In our fishing problem, we forced the weights of the factors and the threshold value based on our own experience. We considered this situation as the work of a neural network with just one neuron. But what would we do if our neural network was more complex and contained, for example, one hundred neurons? Intuitively, we understand that the more neurons, the smarter the network. But if we take, for example, a hundred people far from engineering, they cannot design an airplane. Therefore, it makes no sense to increase the number of computational elements - this will make our neural network only heavier. There is no point in changing the adder either - it performs only one function. The activation function is also stable and only the bond weights remain. It is them that need to be corrected in the process of training the neural network. We have to find such weights so that the output signal suits us. This is the essence of learning. The training of the human brain is very similar - synapses (the junction of dendrites with axons) act as a regulator of weights. They change their bandwidth by amplifying or attenuating the signal. If we train the network with only one test signal, then our neural network will remember the correct answer and will not work correctly. For example, the network recognized the face of a person in a photograph, but it no longer perceives another face, since there are some differences. Therefore, for training, a certain sample of input values is always used and the weights are already corrected for it. When the neural network is trained, it is tested. The test sample on which the network is checked is a kind of “control work”, which makes it clear how corrected the weights of the links.

Let's say we are developing artificial intelligence that predicts the weather. In this case, for training, we must take real data on weather conditions for the past dates - information on temperature differences, atmospheric pressure, precipitation, etc. To learn how to play chess, you can use another program that accesses the database of games played.

There is also a special option for teaching a neural network - without a teacher. In this case, the network independently separates the input signals and does not have reference signals for comparison. Suppose the task of such a network is to identify an airplane in a photograph. As it learns, the network begins to group the input signals into classes. The network identifies the signs by which it can distinguish vehicles - wheels, windows, fenders. This process is called clustering. The self-learning system has unlimited possibilities and repeats human biology as much as possible. After all, most of the skills came to you after self-study. Think back to yourself when you first learned to read and realized that the four oblique sticks are the letter "M". Here, the metro is the letter "M", and here is the store, in the name of which there is also the letter "M". But - just four branches on the ground, how funny they lie - well, just the letter "M"!

### Conclusion

As you can see, there is no magic in the phrase "artificial intelligence" - it is extremely sound logic and mathematical apparatus. Just like the processor in your laptop or smartphone consists of the simplest switches, so artificial intelligence consists of neurons, connections and a long, long learning curve.
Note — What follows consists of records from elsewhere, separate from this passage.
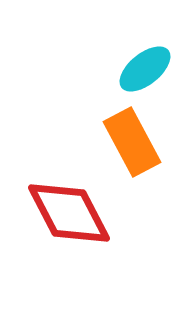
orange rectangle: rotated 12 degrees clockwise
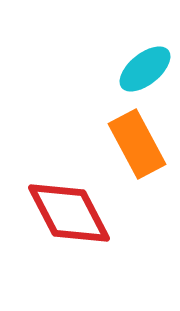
orange rectangle: moved 5 px right, 2 px down
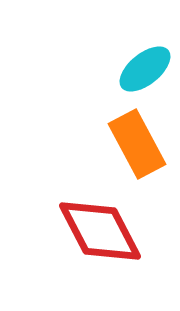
red diamond: moved 31 px right, 18 px down
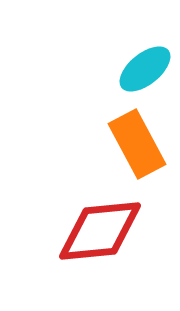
red diamond: rotated 68 degrees counterclockwise
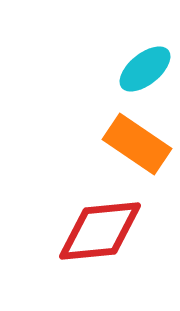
orange rectangle: rotated 28 degrees counterclockwise
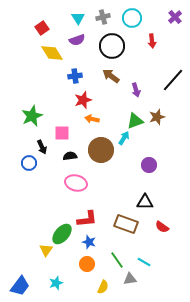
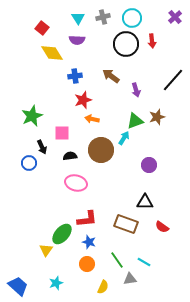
red square: rotated 16 degrees counterclockwise
purple semicircle: rotated 21 degrees clockwise
black circle: moved 14 px right, 2 px up
blue trapezoid: moved 2 px left; rotated 85 degrees counterclockwise
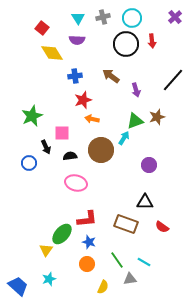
black arrow: moved 4 px right
cyan star: moved 7 px left, 4 px up
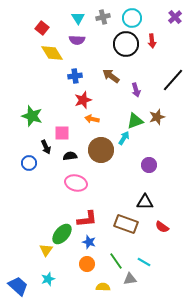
green star: rotated 30 degrees counterclockwise
green line: moved 1 px left, 1 px down
cyan star: moved 1 px left
yellow semicircle: rotated 112 degrees counterclockwise
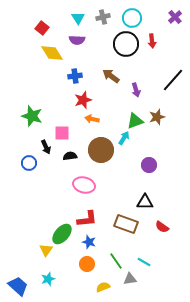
pink ellipse: moved 8 px right, 2 px down
yellow semicircle: rotated 24 degrees counterclockwise
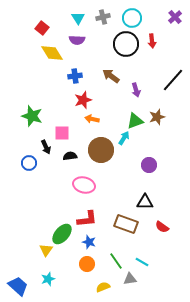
cyan line: moved 2 px left
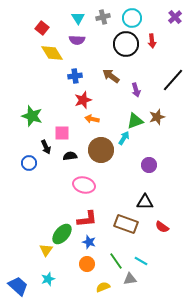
cyan line: moved 1 px left, 1 px up
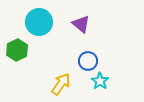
We deliberately did not cite the program code so as not to complicate the article and confined ourselves to the simplest mathematical apparatus. In this article, we “on the fingers” explained how the machine brain works. Everything else that you see around you: "smart" home, "smart" autopilot, "smart" voice assistant - this is the result of using of the above mathematical calculations and their software implementation.